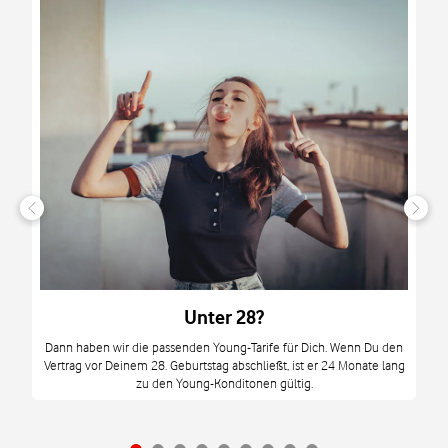
n
it
tzt
m
Unter 28?
M
Dann haben wir die passenden Young-Tarife für Dich. Wenn Du den
Vertrag vor Deinem 28. Geburtstag abschließt, ist er 24 Monate lang
mi
zu den Young-Konditonen gültig.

○ ○ ○ ○ ○

__Task to complete__: For every line of the data above that contains "Young", copy that line.

__Result__:
Dann haben wir die passenden Young-Tarife für Dich. Wenn Du den
zu den Young-Konditonen gültig.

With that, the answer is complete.